Understanding the dual capacity of self-renewal and differentiation is an important aim of regenerative medicine and also has implications for cancer biology. The aim of work in our group is to identify mechanisms important for these processes and ultimately to understand how they function collectively to promote homeostasis of a tissue. To do so, we are using a simplified model system, the Drosophila intestine which contains around 1000 multipotent intestinal stem cells (Fig. 1). The intestinal stem cells produce the two differentiated cell types required for organ function: the enterocytes and enteroendocrine cells. The differentiated cells are replaced approximately once a week in healthy animals but can be stimulated to rapidly regenerate the intestine upon infection by pathogenic bacteria or treatment with damaging agents (DSS, paraquat). Thus, this is an excellent and simple model for mammalian tissues such as the intestine, lung or skin that need to regenerate in response to environmental stimuli.

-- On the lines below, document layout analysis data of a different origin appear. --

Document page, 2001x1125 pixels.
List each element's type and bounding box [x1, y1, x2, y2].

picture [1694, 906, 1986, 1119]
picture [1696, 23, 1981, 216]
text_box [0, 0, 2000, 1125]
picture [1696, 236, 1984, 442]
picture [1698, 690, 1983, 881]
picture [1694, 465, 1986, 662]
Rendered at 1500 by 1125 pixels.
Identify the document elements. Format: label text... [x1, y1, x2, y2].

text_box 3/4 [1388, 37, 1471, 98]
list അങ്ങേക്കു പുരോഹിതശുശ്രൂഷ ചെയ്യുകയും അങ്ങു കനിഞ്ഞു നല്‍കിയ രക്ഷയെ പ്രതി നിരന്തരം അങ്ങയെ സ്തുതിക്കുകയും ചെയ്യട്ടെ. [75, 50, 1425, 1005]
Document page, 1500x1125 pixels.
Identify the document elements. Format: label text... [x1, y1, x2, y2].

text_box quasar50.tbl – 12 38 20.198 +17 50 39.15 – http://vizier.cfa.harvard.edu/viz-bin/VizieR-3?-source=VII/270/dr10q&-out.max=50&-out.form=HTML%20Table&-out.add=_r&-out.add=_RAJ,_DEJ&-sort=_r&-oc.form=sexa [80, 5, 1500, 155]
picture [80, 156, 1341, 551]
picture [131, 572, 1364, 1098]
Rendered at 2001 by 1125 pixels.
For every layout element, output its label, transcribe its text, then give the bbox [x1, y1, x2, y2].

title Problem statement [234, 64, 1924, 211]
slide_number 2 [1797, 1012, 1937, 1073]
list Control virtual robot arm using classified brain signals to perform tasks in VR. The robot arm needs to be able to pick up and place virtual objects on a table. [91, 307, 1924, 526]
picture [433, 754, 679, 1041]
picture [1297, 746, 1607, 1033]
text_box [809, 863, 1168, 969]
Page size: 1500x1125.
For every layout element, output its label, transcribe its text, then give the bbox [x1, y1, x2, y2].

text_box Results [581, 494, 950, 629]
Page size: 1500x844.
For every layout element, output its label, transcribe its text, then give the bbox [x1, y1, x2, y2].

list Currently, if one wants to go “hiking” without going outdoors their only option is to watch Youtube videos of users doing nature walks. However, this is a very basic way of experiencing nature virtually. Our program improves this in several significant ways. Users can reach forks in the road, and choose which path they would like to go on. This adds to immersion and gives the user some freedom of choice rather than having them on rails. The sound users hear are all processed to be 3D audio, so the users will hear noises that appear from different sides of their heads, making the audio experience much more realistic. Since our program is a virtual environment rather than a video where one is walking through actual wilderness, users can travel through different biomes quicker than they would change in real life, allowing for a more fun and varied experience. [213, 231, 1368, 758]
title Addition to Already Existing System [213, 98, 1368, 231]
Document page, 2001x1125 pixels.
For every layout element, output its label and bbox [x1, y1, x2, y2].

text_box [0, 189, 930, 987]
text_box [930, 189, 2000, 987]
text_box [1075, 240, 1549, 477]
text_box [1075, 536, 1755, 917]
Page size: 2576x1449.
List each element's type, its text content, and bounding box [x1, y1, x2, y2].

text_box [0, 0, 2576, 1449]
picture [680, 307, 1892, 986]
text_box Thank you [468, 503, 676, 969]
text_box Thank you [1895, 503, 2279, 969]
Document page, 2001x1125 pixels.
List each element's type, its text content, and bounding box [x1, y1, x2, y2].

We are using this model system to address several important questions:
- How is the proliferation of the stem cell regulated?
- What controls the differentiation choice of the stem cell?
- In addition, we are using this model to understand the first steps of cancer initiation: how do somatic mutations arise? What are their consequences on adult stem cells and tissues?
Proliferation control: In order to gain broader insight into proliferation and differentiation control of ISCs, we have conducted an EMS-based genetic screen to identify novel regulators. We are currently focusing on several genes identified in this screen including regulators of chromatin remodeling that are conserved in mammals, mutated in human cancers and are essential in the fly intestine to limit stem cell proliferation.
Differentiation control: Our past work (Bardin, AJ, 2010) has identified the achaete-scute transcription factors as being essential for stem cell differentiation into enteroendocrine cells. We have now identified additional factors controlling enteroendocrine differentiation and are studying their mechanisms of action (Sallé, et al, in press). This will provide insight into how an accurate balance of terminal cell fates is achieved in homeostatic adult tissues.
Spontaneous mutation: We are using the adult fly intestine to understand the mechanisms underlying spontaneous mutation. We have recently shown that intestinal stem cells acquire spontaneous mutations during aging, resulting in frequent mutation of the tumor suppressor gene Notch and driving neoplasia formation (Fig.2). We are using whole-genome sequencing approaches to determine the nature and mechanisms driving stem cell somatic mutation (Fig 3). In particular, we would like to understand the role of diet, pathogenic bacteria, and additional environmental components in promoting mutation.